UC San Diego Computer Science and Engineering Professor Pavel Pevzner has been honored by the Association for Computing Machinery (ACM) with the Paris Kanellakis Theory and Practice Award, which recognizes theoretical work that significantly advances computing. The award includes a $10,000 prize. ACM noted:
“Dr. Pevzner has made fundamental contributions to the theoretical study of string algorithms and to their application to scalable reconstruction of genomes and other biological sequences… In a series of papers starting in 1989, Pevzner developed models based on de Bruin graphs that led to algorithms that were both accurate and significantly more efficient. His work has tremendous practical impact on modern biology: his algorithms underlie almost all sequence assemblers used today and were used to reconstruct the vast majority of genomic sequences available in databases.”
Although genome sequencing was invented more than forty years ago, biologists still cannot read genomes letter-by-letter from beginning to end, like a book. Instead, sequencing machines generate tiny overlapping segments, called reads. Putting them together is an enormously difficult algorithmic task.
“The traditional overlap approach to assemble genomes is similar to the way we assemble jigsaw puzzles – adding a matching piece to the already assembled pieces at each step,” says Pevzner. “The problem is that, while the overlap approach works for a puzzle with a few thousand pieces, it becomes intractable for huge genomic puzzles.”

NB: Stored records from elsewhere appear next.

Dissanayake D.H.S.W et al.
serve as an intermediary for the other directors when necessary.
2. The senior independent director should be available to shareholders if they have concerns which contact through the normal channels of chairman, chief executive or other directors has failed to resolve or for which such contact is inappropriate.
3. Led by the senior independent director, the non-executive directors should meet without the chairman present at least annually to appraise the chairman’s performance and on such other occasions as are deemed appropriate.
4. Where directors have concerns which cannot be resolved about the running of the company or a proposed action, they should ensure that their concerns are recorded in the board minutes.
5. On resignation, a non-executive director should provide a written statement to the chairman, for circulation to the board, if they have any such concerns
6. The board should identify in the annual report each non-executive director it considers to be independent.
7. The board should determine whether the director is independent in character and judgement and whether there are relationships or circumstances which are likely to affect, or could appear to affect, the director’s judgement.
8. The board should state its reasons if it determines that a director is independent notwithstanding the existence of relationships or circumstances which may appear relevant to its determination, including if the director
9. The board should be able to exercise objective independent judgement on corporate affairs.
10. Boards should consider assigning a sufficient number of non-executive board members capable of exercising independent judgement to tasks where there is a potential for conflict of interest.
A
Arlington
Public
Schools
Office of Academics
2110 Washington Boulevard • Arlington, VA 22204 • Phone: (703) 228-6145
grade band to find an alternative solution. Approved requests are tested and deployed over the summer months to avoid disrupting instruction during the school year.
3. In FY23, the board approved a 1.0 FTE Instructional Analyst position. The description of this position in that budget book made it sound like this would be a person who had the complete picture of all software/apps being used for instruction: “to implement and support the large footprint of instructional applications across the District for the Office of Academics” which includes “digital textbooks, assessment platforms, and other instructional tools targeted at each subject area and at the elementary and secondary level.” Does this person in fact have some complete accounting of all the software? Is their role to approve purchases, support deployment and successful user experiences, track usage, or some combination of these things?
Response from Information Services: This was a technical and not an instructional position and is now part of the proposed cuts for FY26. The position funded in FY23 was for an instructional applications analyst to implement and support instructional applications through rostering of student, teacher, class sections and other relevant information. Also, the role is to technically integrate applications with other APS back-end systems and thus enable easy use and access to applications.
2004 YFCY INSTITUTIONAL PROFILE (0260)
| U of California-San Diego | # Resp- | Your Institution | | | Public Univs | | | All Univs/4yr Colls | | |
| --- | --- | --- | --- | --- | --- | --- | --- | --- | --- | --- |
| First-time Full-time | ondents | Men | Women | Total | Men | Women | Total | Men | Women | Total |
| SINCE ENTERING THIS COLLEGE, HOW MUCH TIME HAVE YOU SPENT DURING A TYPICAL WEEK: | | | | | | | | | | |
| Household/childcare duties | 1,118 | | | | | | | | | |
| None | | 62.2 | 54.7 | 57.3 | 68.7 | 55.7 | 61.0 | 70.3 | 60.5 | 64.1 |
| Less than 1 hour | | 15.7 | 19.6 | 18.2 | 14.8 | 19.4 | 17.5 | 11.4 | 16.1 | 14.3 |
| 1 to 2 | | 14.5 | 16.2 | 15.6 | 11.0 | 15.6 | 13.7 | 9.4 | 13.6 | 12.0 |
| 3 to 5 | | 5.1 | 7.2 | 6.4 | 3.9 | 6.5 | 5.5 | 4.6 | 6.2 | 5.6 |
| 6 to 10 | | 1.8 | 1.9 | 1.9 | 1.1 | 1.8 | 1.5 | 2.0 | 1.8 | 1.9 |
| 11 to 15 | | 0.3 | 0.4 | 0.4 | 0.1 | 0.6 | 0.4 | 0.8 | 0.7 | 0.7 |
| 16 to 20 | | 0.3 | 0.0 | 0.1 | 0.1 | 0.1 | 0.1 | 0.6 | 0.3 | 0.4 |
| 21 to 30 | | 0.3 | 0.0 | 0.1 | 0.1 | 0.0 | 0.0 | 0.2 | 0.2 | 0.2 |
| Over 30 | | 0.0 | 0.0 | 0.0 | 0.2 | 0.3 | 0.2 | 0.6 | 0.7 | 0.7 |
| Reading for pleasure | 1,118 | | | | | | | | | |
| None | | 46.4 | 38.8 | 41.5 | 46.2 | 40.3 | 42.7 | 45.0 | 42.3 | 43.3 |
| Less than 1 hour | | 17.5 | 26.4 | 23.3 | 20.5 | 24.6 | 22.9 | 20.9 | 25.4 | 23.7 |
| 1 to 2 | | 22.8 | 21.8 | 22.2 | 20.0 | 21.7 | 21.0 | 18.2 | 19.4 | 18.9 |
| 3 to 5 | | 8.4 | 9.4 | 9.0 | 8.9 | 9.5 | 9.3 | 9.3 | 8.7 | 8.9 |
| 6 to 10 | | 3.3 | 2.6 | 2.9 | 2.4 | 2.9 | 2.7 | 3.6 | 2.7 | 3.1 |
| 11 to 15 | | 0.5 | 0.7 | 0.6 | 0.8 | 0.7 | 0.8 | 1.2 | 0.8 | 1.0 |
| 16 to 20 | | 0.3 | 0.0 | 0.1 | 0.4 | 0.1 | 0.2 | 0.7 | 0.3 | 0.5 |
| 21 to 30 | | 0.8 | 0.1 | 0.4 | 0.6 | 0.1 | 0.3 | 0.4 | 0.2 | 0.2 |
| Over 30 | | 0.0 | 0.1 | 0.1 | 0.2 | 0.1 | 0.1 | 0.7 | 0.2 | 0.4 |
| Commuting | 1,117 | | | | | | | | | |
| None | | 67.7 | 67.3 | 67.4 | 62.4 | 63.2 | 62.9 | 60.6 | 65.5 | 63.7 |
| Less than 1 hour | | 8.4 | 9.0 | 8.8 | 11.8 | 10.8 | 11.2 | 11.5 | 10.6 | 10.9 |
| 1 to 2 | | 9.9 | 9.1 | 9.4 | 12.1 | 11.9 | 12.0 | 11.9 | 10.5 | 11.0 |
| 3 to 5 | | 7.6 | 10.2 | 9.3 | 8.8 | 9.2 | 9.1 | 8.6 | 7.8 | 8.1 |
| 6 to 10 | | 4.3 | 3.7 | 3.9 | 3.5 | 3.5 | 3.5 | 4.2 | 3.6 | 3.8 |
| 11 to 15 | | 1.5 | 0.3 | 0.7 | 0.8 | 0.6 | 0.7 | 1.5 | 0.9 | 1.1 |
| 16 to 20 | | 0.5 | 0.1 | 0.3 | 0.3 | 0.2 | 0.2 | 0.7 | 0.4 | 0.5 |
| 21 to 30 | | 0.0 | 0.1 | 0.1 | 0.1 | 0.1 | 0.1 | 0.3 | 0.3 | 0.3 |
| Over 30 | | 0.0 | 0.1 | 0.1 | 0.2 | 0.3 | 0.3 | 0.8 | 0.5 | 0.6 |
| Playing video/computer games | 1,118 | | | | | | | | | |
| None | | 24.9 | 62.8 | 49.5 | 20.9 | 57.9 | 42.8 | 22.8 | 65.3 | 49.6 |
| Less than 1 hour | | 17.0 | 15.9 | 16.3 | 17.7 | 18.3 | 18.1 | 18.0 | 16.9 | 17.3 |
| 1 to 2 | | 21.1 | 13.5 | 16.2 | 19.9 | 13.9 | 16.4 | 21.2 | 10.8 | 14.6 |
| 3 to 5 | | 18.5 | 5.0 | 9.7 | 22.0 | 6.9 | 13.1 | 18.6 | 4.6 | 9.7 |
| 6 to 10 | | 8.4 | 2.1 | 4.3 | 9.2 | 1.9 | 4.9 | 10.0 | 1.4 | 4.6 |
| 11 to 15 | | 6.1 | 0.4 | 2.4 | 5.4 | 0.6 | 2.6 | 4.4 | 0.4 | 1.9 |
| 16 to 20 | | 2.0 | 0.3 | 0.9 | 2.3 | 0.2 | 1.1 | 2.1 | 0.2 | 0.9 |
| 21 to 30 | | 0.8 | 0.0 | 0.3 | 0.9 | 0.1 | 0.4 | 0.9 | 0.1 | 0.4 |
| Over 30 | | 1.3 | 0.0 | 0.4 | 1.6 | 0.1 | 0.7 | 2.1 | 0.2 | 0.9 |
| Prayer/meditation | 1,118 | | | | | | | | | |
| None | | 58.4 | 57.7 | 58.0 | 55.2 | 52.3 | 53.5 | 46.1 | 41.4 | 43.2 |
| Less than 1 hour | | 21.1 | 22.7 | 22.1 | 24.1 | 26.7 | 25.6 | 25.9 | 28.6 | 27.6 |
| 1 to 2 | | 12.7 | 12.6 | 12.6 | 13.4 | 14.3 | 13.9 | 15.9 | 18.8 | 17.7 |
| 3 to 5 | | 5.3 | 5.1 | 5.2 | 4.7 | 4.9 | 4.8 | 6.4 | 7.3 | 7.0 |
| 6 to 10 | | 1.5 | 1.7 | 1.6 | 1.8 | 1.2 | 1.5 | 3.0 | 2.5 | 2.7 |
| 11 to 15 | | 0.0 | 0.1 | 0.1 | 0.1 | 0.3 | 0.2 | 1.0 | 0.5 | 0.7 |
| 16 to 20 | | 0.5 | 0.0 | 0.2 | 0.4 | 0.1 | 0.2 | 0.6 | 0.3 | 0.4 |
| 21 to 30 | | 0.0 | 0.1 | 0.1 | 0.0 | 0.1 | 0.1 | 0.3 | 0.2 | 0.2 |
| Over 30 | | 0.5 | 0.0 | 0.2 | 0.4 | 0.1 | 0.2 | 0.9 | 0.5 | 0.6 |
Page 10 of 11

Pevzner described a counterintuitive way to assemble these puzzles. His approach built on the Bridges of Konigsberg puzzle, which asks whether there’s a way to walk through Konigsberg and visit each bridge exactly once.
In his Ph.D. thesis, thirty years ago, Pevzner described a genomic analog to Konigsberg that represents a network of roads with millions of bridges called an assembly graph. A few years later, he and Vineet Bafna, his student at the time and now a professor in the Computer Science and Engineering Department at UC San Diego, came up with a similar concept, a breakpoint graph, which is now a workhorse for genome rearrangement studies that analyze differences between genomes.
In addition to his pioneering algorithms, Pevzner also co-developed popular online bioinformatics and algorithms specializations on Coursera and edX, which have been adopted worldwide.
“I am humbled to receive the Kanellakis award,” says Pevzner, “but I did not do it alone. This award goes to my teachers, students, and postdocs over the last quarter of a century.”